Hailing from the school of fashion at Academy of Art University, 15 student and recent graduate designers premiered their thesis collections at Mercedes-Benz Fashion week at Lincoln Center On Feb. 14, 2015. Presented to an audience of fashion industry professionals, the collections were “focused on transformation”. Such transformations were displayed in fabric manipulation and printing techniques to change the existing qualities to completely different textures and surface characteristics. Advanced tailoring techniques were also used in order to achieve wearability in the silhouettes.
For the fall 2015 presentation, the fifteen designers presented ten collections, four of which were collaborations between fashion design and textile design students. In total, eight womenswear, one mixed menswear and womenswear and one menswear collection were presented. The collection, designed by Emmanuelle Ciara Jones and textiles designed by Ghazaleh Khalifeh, was inspired by hip-hop street culture and music. Jean-Michel Basquiat whose artwork focuses on “suggestive dichotomies such as wealth versus poverty, integration versus segregation, and inner versus outer experience” has been especially inspirational to Jones. Khalifeh played off of Jones’ inspiration of African textiles and voodoo by complementing silhouettes with textiles that incorporate elements of culture, spirit, and New York’s Lower East Side in the early 1980s. All fabrics used were natural fibers.
Christian Willman’s collection, both structured and minimalistic, was inspired by the work of Northern Irish installation artist Matt Calderwood, whose sculptures “challenge the physical potential of materials, explore structural power, and portray the use of friction and gravity to achieve equilibrium.” The collection is done in wool, eco-wool, and cotton. Xiaowei Liu and Stella Xingyu Hu focused on the basic silhouette of a bomber jacket and setting an androgynous tone, Liu’s collection combined womenswear and menswear comprised entirely of indigo fabrics custom dyed by the designer herself. The fabrics were inspired by the Japanese indigo patchwork technique of boro. Hu, who worked on the menswear portion of the mixed menswear and womenswear collection used corner like design details, faux leather tape and a rainbow palette all paying homage to the Rubik’s cube.
Fashion designer Han Tang and textile designer Tam Nguyen collaborated on this fall 2015 collection entirely made of wool and silk. Inspired by Italian photographer Yvonne De Rosa and her dark photos, Tang used smooth lines and strong, elegant silhouettes for the shoulders and sleeves of her designs. Decaying and chipping surfaces of abandoned houses and naturally weathered exteriors inspired the textiles that Nguyen included in the fall 2015.
Erin A.F. Milsoevich focused on the juxtaposition of flowing fabric with constructed silhouettes “To further exaggerate volume and movement, each look includes a handmade crinoline.” Paulina Susana Romero Valdez’s inspiration for the fall 2015 collection entitled “It’s Only Heritage” was drawn from her Mexican roots as well as her love for baroque art and culture. The collection was done in Baroque-style wool brocade, wool tweed, silk, cotton, hand-dyed leather, and is accented with vibrant, traditional Mexican embroidery.

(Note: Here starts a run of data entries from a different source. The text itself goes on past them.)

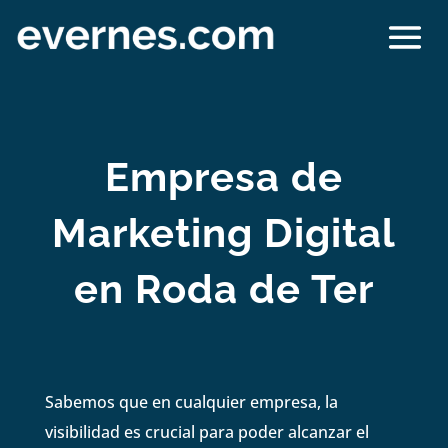
Empresa de
Marketing Digital
en Roda de Ter
Sabemos que en cualquier empresa, la
visibilidad es crucial para poder alcanzar el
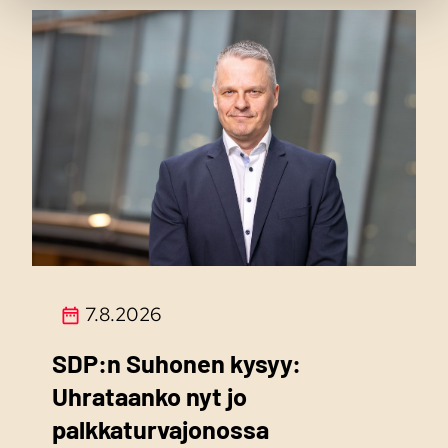
7.8.2026
SDP:n Suhonen kysyy:
Uhrataanko nyt jo
palkkaturvajonossa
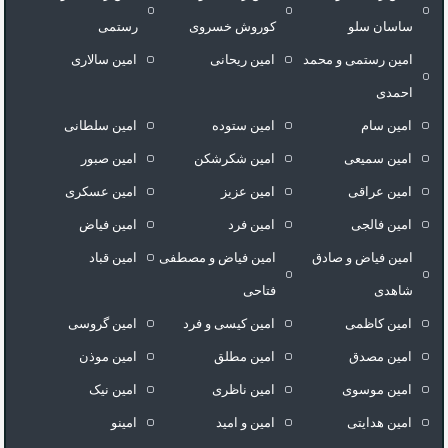
ساسان سلو
کوروش خسروی
رستمی
امین رستمی و محمد
امین ریحانی
امین سالاری
احمدی
امین سام
امین ستوده
امین سلطانی
امین سمیعی
امین شکرشکن
امین صبور
امین عراقی
امین عزیز
امین عسکری
امین فالجی
امین فرد
امین فیاض
امین فیاض و صادق
امین فیاض و مصطفی
امین قباد
شاهدی
فتاحی
امین کاظمی
امین کیسی و فرد
امین گروسی
امین مصدق
امین مطلق
امین موذن
امین موسوی
امین ناظری
امین نیک
امین هدایتی
امین و امید
امینو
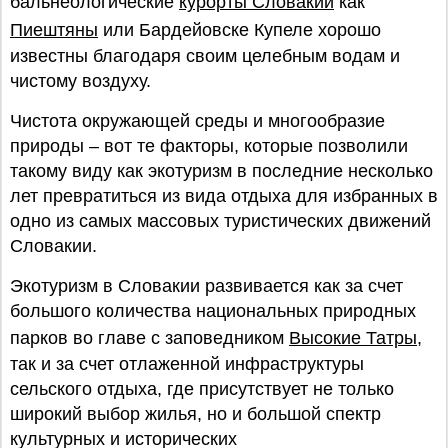
бальнеологические
курорты Словакии
как
Пиештяны
или Бардейовске Купеле хорошо
известны благодаря своим целебным водам и
чистому воздуху.
Чистота окружающей среды и многообразие
природы – вот те факторы, которые позволили
такому виду как экотуризм в последние несколько
лет превратиться из вида отдыха для избранных в
одно из самых массовых туристических движений
Словакии.
Экотуризм в Словакии развивается как за счет
большого количества национальных природных
парков во главе с заповедником
Высокие Татры
,
так и за счет отлаженной инфраструктуры
сельского отдыха, где присутствует не только
широкий выбор жилья, но и большой спектр
культурных и исторических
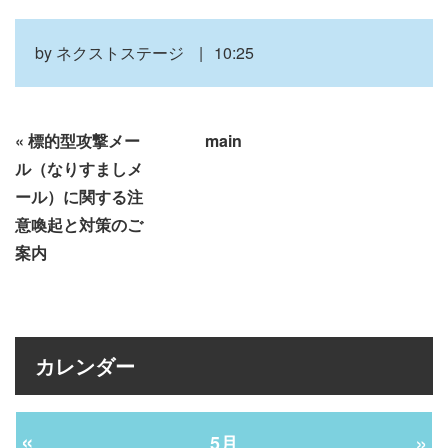
by
ネクストステージ
10:25
«
標的型攻撃メー
main
ル（なりすましメ
ール）に関する注
意喚起と対策のご
案内
カレンダー
«
»
5月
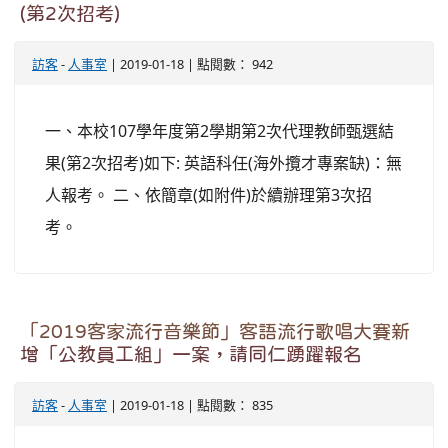
(第2次招考)
訪客
-
人事室
| 2019-01-18 | 點閱數： 942
一、本校107學年度第2學期第2次代理教師甄選結
果(第2次招考)如下: 英語科任(海外攬才專案缺)：無
人報考。 二、依簡章(如附件)於續辦理第3次招
考。
「2019客家流行音樂節」客語流行歌唱大賽新
增「公教員工組」一案，請同仁踴躍報名
訪客
-
人事室
| 2019-01-18 | 點閱數： 835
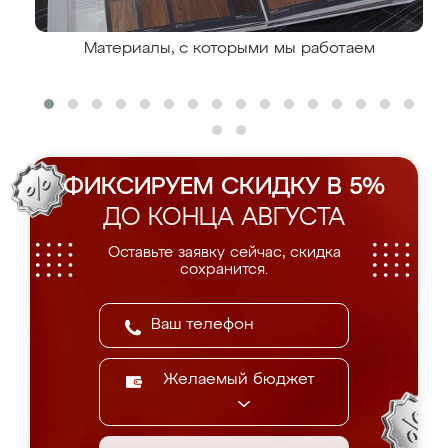
Материалы, с которыми мы работаем
ФИКСИРУЕМ СКИДКУ В 5%
ДО КОНЦА АВГУСТА
Оставьте заявку сейчас, скидка
сохранится.
Желаемый бюджет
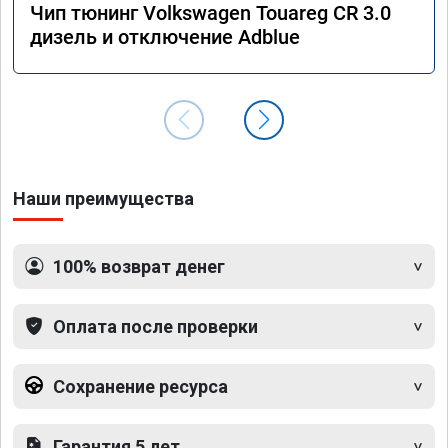
Чип тюнинг Volkswagen Touareg CR 3.0
дизель и отключение Adblue
Наши преимущества
100% возврат денег
Оплата после проверки
Сохранение ресурса
Гарантия 5 лет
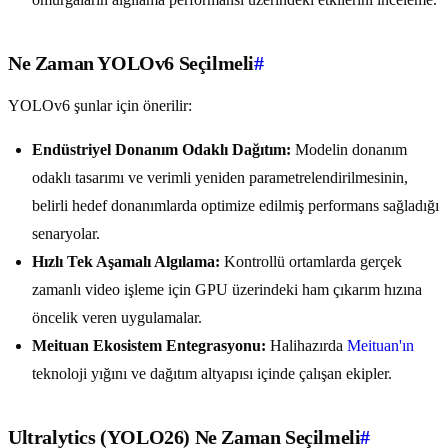
Ne Zaman YOLOv6 Seçilmeli
#
YOLOv6 şunlar için önerilir:
Endüstriyel Donanım Odaklı Dağıtım:
Modelin donanım
odaklı tasarımı ve verimli yeniden parametrelendirilmesinin,
belirli hedef donanımlarda optimize edilmiş performans sağladığı
senaryolar.
Hızlı Tek Aşamalı Algılama:
Kontrollü ortamlarda gerçek
zamanlı video işleme için GPU üzerindeki ham çıkarım hızına
öncelik veren uygulamalar.
Meituan Ekosistem Entegrasyonu:
Halihazırda
Meituan'ın
teknoloji yığını ve dağıtım altyapısı içinde çalışan ekipler.
Ultralytics (YOLO26) Ne Zaman Seçilmeli
#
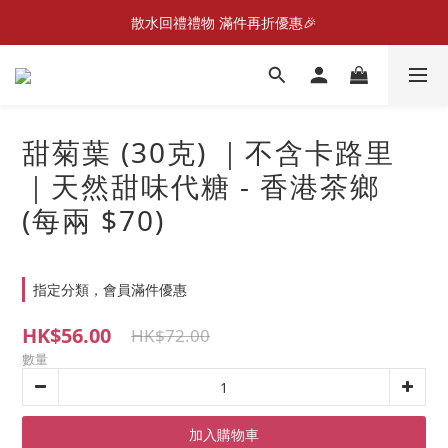
散水回禮禮物 滿件再折優惠🎉
📣首張訂單滿$300即減$20📣
📦折後付款滿$300免運費 （香港、澳門）
📣首張訂單滿$300即減$20📣
甜菊葉 (30克) ｜不含卡路里
｜天然甜味代糖 - 香港茶鄉
(每兩 $70)
指定分類，會員滿件優惠
HK$56.00
HK$72.00
數量
加入購物車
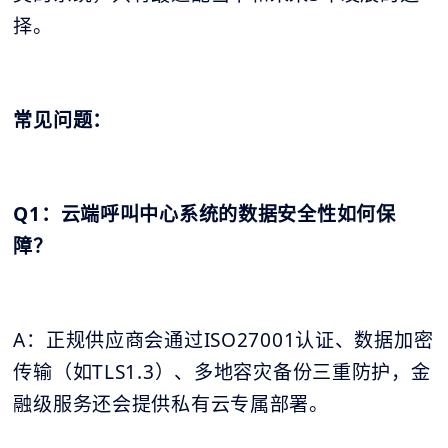
择。
常见问题：
Q1：云端呼叫中心系统的数据安全性如何保
障？
A：正规供应商会通过ISO27001认证、数据加密
传输（如TLS1.3）、多地容灾备份三重防护，金
融级服务还会提供私有云专属部署。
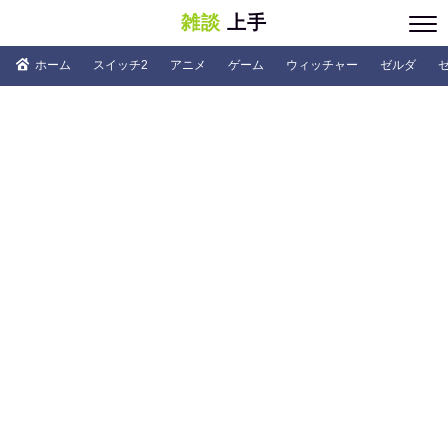
雑談
上手
ホーム
スイッチ2
アニメ
ゲーム
ウィッチャー
ゼルダ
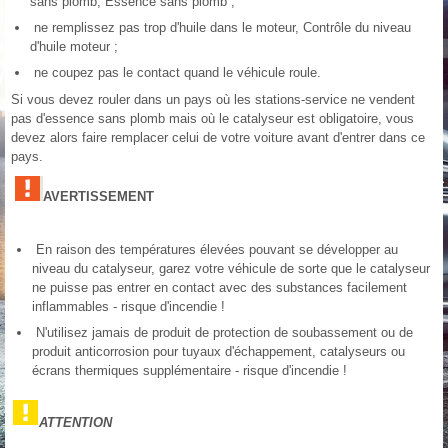
sans plomb, Essence sans plomb ;
ne remplissez pas trop d'huile dans le moteur, Contrôle du niveau
d'huile moteur ;
ne coupez pas le contact quand le véhicule roule.
Si vous devez rouler dans un pays où les stations-service ne vendent
pas d'essence sans plomb mais où le catalyseur est obligatoire, vous
devez alors faire remplacer celui de votre voiture avant d'entrer dans ce
pays.
AVERTISSEMENT
En raison des températures élevées pouvant se développer au
niveau du catalyseur, garez votre véhicule de sorte que le catalyseur
ne puisse pas entrer en contact avec des substances facilement
inflammables - risque d'incendie !
N'utilisez jamais de produit de protection de soubassement ou de
produit anticorrosion pour tuyaux d'échappement, catalyseurs ou
écrans thermiques supplémentaire - risque d'incendie !
ATTENTION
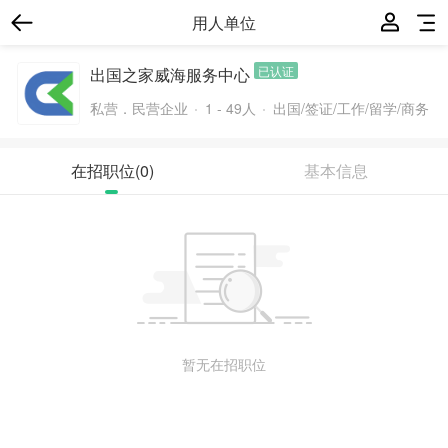
用人单位
已认证
出国之家威海服务中心
私营．民营企业
1 - 49人
出国/签证/工作/留学/商务
在招职位
(0)
基本信息
暂无在招职位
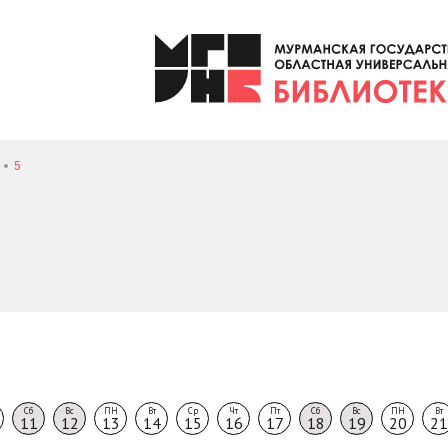
5
Сб
Вс
ПН
Вт
Ср
Чт
Пт
Сб
Вс
ПН
Вт
11
12
13
14
15
16
17
18
19
20
21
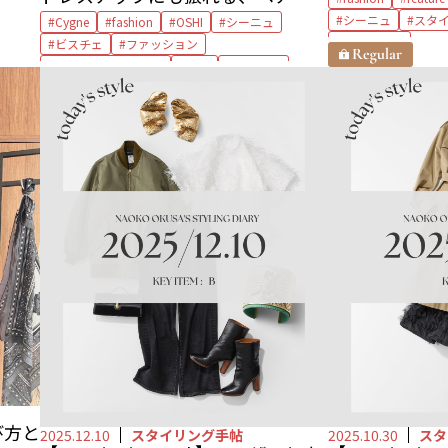
プビスチェ by Tomo【トキメク甘
シーニュ
スタ
Cygne
fashion
OSHI
シーニュ
服】
石毛のりえ
ビスチェ
ファッション
ベアトップビスチェ
推し
推しモノ
甘服
び方と
2025.12.10
スタイリング手帖
2025.10.30
スタ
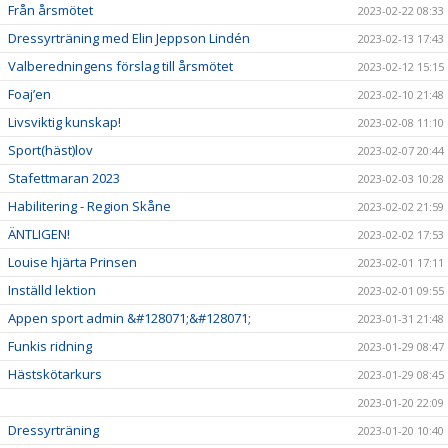
Från årsmötet
2023-02-22 08:33
Dressyrträning med Elin Jeppson Lindén
2023-02-13 17:43
Valberedningens förslag till årsmötet
2023-02-12 15:15
Foaj’en
2023-02-10 21:48
Livsviktig kunskap!
2023-02-08 11:10
Sport(häst)lov
2023-02-07 20:44
Stafettmaran 2023
2023-02-03 10:28
Habilitering - Region Skåne
2023-02-02 21:59
ÄNTLIGEN!
2023-02-02 17:53
Louise hjärta Prinsen
2023-02-01 17:11
Inställd lektion
2023-02-01 09:55
Appen sport admin &#128071;&#128071;
2023-01-31 21:48
Funkis ridning
2023-01-29 08:47
Hästskötarkurs
2023-01-29 08:45
2023-01-20 22:09
Dressyrträning
2023-01-20 10:40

Kevin C. Smith and Andrea Nyberg’s menswear designs were created based around areas of light and volume. The inspiration for the collection comes from Christo’s Running Fence, a 24.5-mile-long installation art piece made by Christo and Jeanne-Claude in 1976, as well as from vintage light bulbs and candle smoke. Sheer layering was utilized to give a luminescent effect. Nyberg’s textiles were inspired by non-material substances in nature such as smoke, condensation, and dew, mixed with layers of transparent stripes. Shades of blue wool suiting were used for more structured stripe patterns and were paired with grey and tonal blues for shirting. Print mixing was highly utilized and the looks were highlighted with atmospheric smoke printed raincoats.
French philosopher Michel Foucault’s use of panopticon prison architecture to “illustrate power and social order” is the inspiration behind Ozanhan Kayaoglu’s fall 2015 collection. Kayaoglu was drawn to images that showcased rusted metal inside the prison, which led him to develop a fabric dying technique using the rusted metal. For her fall 2015 collection, Farnaz Golnam drew inspiration from nature and incorporated three-dimensional details from flowers into the garments. The collection, filled with sculptural qualities enhanced by voluminous panels and seam detailing, was executed in solid gray and black wool and features needle-felting details that “play with the viewers’ perceptions of depth and dimension.”
Xue Yang and Oom Terdpravat focused on a unique sleeve design and cocoon shaping, Yang’s collection was inspired by vintage Chinese fabric. The cocoon shaping in particular represents restrictive practices such as foot binding as practiced in earlier centuries on Chinese women. Terdpravat used a watercolor palette of deep purples, blues, and greens on the textiles used for this fall 2015 collection. Print inspiration derived from floral, geometric embroidery of a Northwest Chinese hill tribe was also prevalent in the collection.